> What is expected
Copy out the data line by line exactly, from its start to the line bearing "is low levels", inclusive.

> Saved entries
──────

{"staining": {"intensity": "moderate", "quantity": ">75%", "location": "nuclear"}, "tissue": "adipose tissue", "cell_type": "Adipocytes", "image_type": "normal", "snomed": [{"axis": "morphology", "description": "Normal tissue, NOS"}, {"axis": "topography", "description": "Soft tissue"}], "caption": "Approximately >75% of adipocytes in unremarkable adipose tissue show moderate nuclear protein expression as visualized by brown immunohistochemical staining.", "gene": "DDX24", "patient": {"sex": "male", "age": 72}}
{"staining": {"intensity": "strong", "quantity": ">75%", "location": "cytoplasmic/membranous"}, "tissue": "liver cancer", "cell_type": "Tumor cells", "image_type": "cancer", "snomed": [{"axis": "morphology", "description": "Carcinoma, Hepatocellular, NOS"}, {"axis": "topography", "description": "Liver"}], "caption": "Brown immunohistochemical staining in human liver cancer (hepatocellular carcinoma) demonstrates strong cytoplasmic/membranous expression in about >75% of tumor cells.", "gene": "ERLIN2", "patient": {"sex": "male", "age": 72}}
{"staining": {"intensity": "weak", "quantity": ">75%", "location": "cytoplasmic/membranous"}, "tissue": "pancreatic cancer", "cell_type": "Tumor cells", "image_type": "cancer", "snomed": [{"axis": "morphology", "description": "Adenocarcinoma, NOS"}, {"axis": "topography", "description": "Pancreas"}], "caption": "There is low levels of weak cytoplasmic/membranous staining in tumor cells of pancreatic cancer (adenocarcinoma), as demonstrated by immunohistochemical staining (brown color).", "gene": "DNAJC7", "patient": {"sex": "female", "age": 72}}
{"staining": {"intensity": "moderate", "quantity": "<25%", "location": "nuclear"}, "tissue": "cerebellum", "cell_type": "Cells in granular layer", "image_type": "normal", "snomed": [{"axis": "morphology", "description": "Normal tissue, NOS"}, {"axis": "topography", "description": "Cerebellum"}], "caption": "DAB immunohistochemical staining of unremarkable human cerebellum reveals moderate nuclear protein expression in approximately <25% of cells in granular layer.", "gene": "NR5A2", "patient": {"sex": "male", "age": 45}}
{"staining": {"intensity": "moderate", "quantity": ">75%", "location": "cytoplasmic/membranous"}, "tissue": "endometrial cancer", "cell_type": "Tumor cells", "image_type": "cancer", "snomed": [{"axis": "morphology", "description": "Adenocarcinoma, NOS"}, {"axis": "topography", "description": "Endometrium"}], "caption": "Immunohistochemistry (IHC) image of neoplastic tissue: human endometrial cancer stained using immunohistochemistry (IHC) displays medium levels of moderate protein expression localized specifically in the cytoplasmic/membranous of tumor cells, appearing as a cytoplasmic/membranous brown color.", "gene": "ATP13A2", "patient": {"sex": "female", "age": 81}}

──────

> Solution
{"staining": {"intensity": "moderate", "quantity": ">75%", "location": "nuclear"}, "tissue": "adipose tissue", "cell_type": "Adipocytes", "image_type": "normal", "snomed": [{"axis": "morphology", "description": "Normal tissue, NOS"}, {"axis": "topography", "description": "Soft tissue"}], "caption": "Approximately >75% of adipocytes in unremarkable adipose tissue show moderate nuclear protein expression as visualized by brown immunohistochemical staining.", "gene": "DDX24", "patient": {"sex": "male", "age": 72}}
{"staining": {"intensity": "strong", "quantity": ">75%", "location": "cytoplasmic/membranous"}, "tissue": "liver cancer", "cell_type": "Tumor cells", "image_type": "cancer", "snomed": [{"axis": "morphology", "description": "Carcinoma, Hepatocellular, NOS"}, {"axis": "topography", "description": "Liver"}], "caption": "Brown immunohistochemical staining in human liver cancer (hepatocellular carcinoma) demonstrates strong cytoplasmic/membranous expression in about >75% of tumor cells.", "gene": "ERLIN2", "patient": {"sex": "male", "age": 72}}
{"staining": {"intensity": "weak", "quantity": ">75%", "location": "cytoplasmic/membranous"}, "tissue": "pancreatic cancer", "cell_type": "Tumor cells", "image_type": "cancer", "snomed": [{"axis": "morphology", "description": "Adenocarcinoma, NOS"}, {"axis": "topography", "description": "Pancreas"}], "caption": "There is low levels of weak cytoplasmic/membranous staining in tumor cells of pancreatic cancer (adenocarcinoma), as demonstrated by immunohistochemical staining (brown color).", "gene": "DNAJC7", "patient": {"sex": "female", "age": 72}}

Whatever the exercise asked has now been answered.